Over in the First District, which is comprised by that huge empty place stretching from the Colorado border clear into northeastern Kansas, the race pits famously irascible Republican Rep. Tim Huelskamp, who became a talk radio sensation and national Tea Party favorite with his full-throated rants about Obamaism, against the more politely Republican Alan LaPolice. The First is close enough to the Fourth that the political advertisements are permeating the local airwaves, and we note that LaPolice is trying to make hay of the fact that Huelskamp lost his seat on the Agriculture Committee by offending the more delicate sensibilities of House Speaker John Boehner and the rest of the RINO Republican leadership. It will be interesting to see how the Republican voters of the First District assess this, but we trust the judgement of a majority voters who can somehow live such enviable lives on the harsh high plains of western Kansas.

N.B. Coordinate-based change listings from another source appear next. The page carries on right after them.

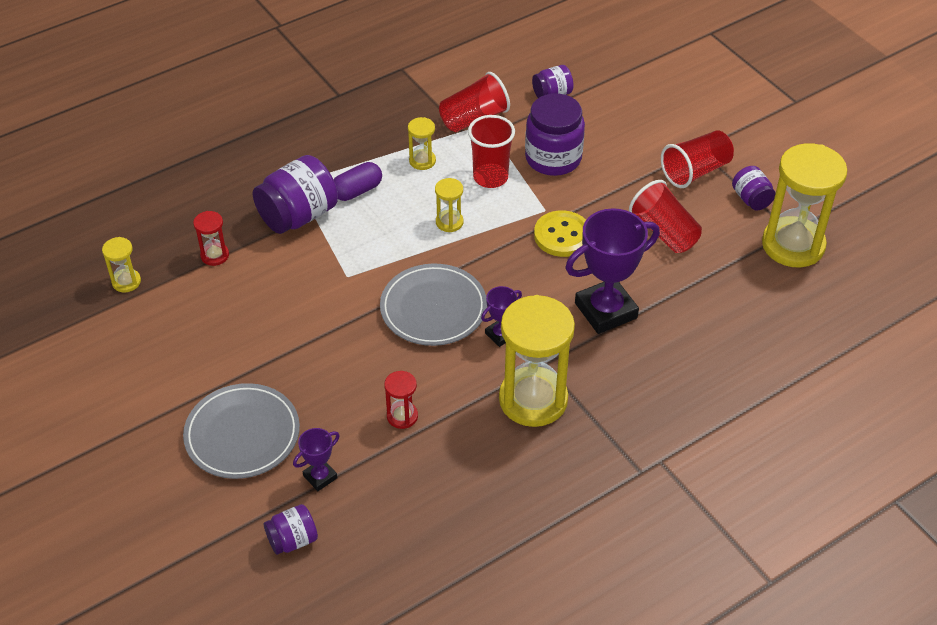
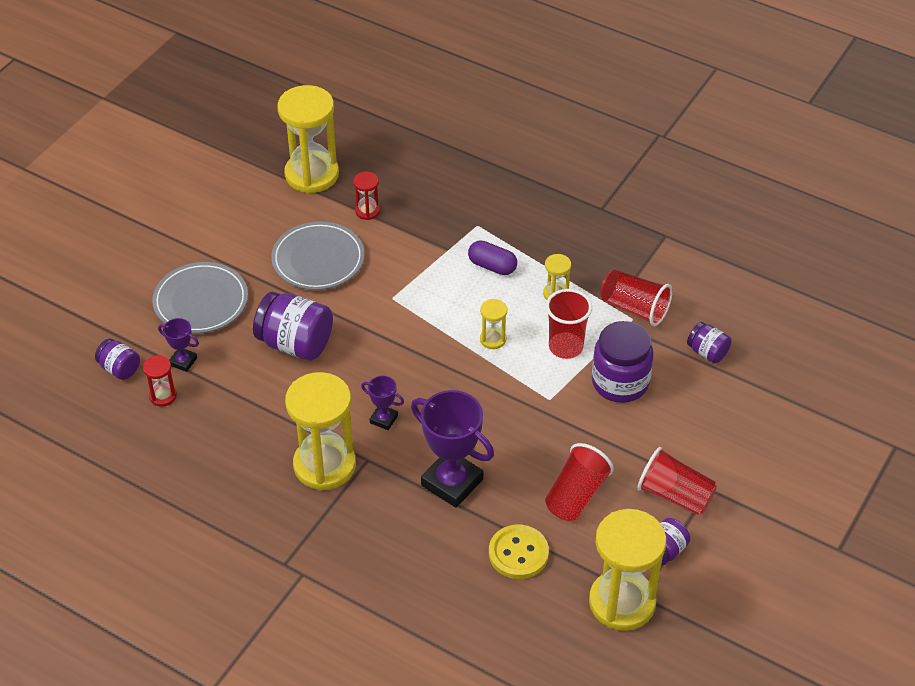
camera: 65 degrees right, 0 degrees up
yellow hourglass [102,237,141,292] -> yellow hourglass [277,85,339,193], size x2.22
purple jar [253,155,338,234] -> purple jar moved to [253,292,333,361]
grey plate [380,264,487,346] -> grey plate moved to [271,221,365,290]
red hourglass [384,371,418,429] -> red hourglass moved to [143,355,177,406]
yellow button [534,210,586,257] -> yellow button moved to [489,525,549,579]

There’s an intriguing race between a deal-brokering Chamber of Commerce Republican and a stalwart stingy anti-government incumbent for the Fourth District Sedgwick County Commission seat, too, but that would probably exhaust your interest in our local politics. Suffice to say that we’re foursquare for the nay-saying skinflint, and will almost certainly wind up voting for the Republican in any case. These Democrats that the committee came up with are just awful, and even the most mud-soaked Republicans look good by comparison.